▸ **WHAT THIS TASK INVOLVES**
Reproduce only the material from the line with "In this exercise, you" to the line with "Answer: right", substituting "red jacket" for "red top" and leaving everything else unchanged.

▸ **DATA SHOWN**
• • • • •

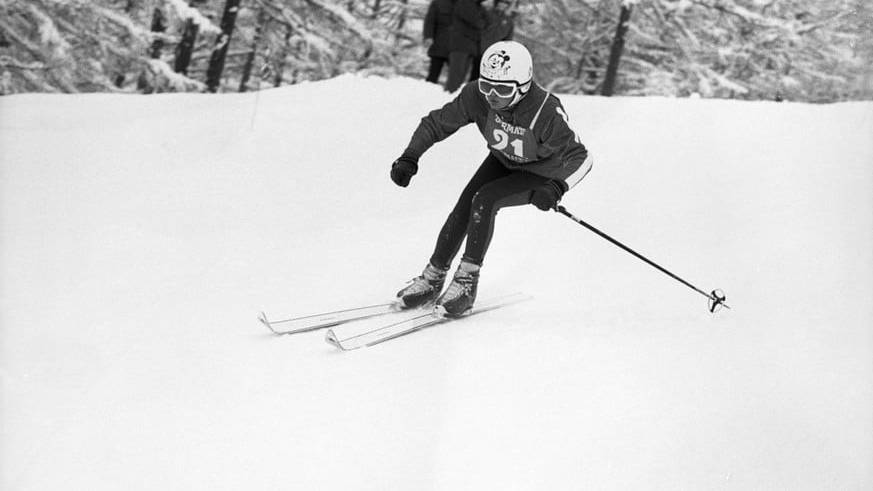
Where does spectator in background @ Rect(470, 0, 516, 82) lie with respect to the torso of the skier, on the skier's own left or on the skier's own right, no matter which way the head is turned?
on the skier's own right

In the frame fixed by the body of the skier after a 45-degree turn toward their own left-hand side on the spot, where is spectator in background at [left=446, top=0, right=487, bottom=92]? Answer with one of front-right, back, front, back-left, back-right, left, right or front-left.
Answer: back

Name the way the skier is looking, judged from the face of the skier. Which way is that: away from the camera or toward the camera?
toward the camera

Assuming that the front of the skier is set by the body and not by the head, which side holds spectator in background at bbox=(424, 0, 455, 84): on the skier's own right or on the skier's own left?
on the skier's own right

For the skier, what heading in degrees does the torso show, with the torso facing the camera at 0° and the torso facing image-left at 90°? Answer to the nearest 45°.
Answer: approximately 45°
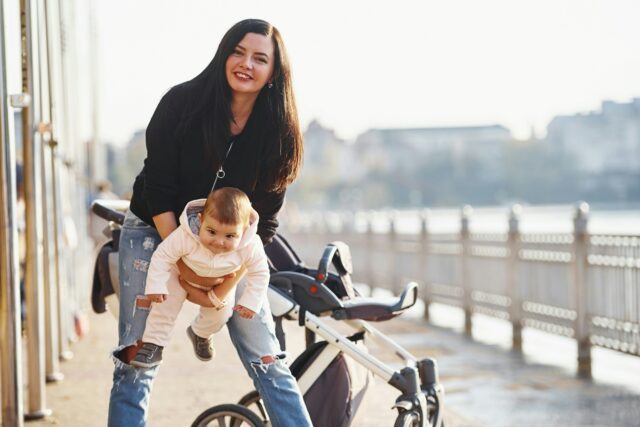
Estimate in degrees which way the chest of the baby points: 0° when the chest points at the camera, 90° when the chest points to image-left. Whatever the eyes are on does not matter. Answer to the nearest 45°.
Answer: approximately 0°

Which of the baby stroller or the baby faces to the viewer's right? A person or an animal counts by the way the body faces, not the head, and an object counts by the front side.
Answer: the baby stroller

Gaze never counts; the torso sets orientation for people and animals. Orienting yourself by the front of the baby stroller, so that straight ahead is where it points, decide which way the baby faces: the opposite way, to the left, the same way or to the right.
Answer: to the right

• • • • •

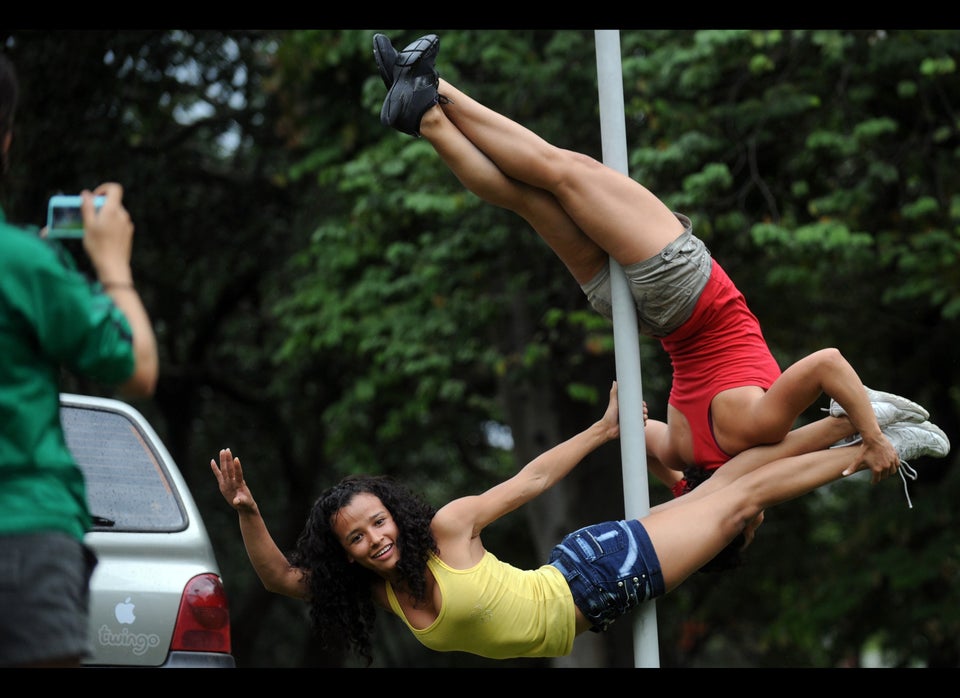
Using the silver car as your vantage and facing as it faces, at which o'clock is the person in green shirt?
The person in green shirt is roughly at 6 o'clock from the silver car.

• • • • •

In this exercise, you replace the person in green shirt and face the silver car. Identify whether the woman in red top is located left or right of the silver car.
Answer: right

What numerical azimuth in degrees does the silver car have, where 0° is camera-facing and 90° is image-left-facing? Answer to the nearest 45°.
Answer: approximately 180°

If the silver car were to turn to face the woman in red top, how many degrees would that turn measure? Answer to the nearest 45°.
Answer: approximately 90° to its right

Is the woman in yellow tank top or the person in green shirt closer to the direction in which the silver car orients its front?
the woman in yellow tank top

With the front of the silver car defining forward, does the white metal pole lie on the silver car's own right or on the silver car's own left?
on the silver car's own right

• • • • •

▸ **EXERCISE RESPONSE**
In this exercise, you replace the person in green shirt and face the silver car. Identify whether the woman in red jacket is located left or right of the silver car.
Answer: right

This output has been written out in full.